>> START Document passage

Sunday, April 28, 2013

How much evidence would it take?

        On Monday, March 11th, I was using the internet to do a search on Google. When I went to their website, what should pop up but a memorial to Douglas Adams, the writer of A Hitchhiker’s Guide to the Galaxy and of several Doctor Who sci-fi episodes. I clicked on the link and was taken to Adams’ biography, where I learned that he had died in Santa Barbara in 2001 at the age of 49. I also learned that he called himself a “radical atheist”.

        One of his more notable attacks on Christianity and particularly on the fine-tuning of the universe, was in the sardonic depiction of a “sentient puddle”! As I read I could start to feel Satan’s niggling finger of doubt scratching at my mind. I also remembered Bertrand Russell’s comment that if God asked, “Why didn’t you believe in Me?” Russell would reply, “Not enough evidence, God! Not enough evidence!”

        At our Wednesday evening Bible study, an atheist was mentioned who had started a “church” because he liked all the feeling of community. (From March 9, 2013 National Post article about Korey Peters and his Secular Church in Calgary: “I loved the ceremony...but I just couldn’t stomach the faith.”)

>> END Document passage
>> START Provided data

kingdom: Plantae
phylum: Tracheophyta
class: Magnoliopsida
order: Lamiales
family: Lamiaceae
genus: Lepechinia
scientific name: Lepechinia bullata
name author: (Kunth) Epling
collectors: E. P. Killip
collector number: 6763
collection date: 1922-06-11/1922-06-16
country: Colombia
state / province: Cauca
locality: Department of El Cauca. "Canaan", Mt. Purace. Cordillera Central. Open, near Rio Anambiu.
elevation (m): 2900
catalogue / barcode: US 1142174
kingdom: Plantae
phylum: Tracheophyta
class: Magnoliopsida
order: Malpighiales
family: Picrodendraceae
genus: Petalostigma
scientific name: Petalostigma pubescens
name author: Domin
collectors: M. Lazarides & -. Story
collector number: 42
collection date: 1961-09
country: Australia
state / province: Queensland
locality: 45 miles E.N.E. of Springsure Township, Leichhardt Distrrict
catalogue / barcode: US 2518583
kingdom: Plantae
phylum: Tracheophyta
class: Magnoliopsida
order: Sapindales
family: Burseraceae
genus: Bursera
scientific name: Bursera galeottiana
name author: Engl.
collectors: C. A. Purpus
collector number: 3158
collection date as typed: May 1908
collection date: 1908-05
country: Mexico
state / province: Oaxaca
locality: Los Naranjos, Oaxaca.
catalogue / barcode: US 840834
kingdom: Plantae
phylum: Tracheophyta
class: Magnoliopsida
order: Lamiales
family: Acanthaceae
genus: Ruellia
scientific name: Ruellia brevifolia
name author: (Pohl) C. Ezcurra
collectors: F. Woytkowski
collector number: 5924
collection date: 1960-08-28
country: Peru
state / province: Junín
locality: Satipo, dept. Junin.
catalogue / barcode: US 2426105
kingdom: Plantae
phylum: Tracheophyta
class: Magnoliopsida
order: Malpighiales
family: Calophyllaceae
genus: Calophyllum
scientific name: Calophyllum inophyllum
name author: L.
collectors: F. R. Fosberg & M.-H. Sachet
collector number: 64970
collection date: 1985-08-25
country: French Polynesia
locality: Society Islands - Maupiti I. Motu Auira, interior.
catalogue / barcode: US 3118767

>> END Provided data

:: What the exercise asks ::
Carry on the blog post "How much evidence would it take?" from the point where it stops.

:: Answer below ::
        I started to wonder what, if anything, I could say to any of these three. Then it came to me—fulfilled prophecy! There are hundreds of prophecies from the Old Testament, all undoubtedly written before Christ. And the vast majority have already been fulfilled in Him. This is far removed from “faith”—this is reason and logic, something my three disbelievers could easily have investigated. This was the very approach that Jesus took on the road to Emmaus: “He explained to them what was said in all the scriptures concerning himself.” Luke 24:27.

        I was very thankful to the Lord for showing me this, and even more grateful when I opened the March 2013 Christian Missions in Many Lands magazine and looked at the editorial. Gordon Franz re-stated some of what I’ve just told you, and added the other great fact that the apostles preached—Jesus is risen! Again, this is not so much faith as simply believing the reports of those who saw him dead and the hundreds who saw him resurrected.

        Of course, the element of faith is very great—in fact, it is the final, deciding factor in our salvation. Once we understand who Jesus is we must repent and commit ourselves to Him unreservedly—“By grace you are saved through faith.”                                                                                                                                     Ì 


The Holiness of God...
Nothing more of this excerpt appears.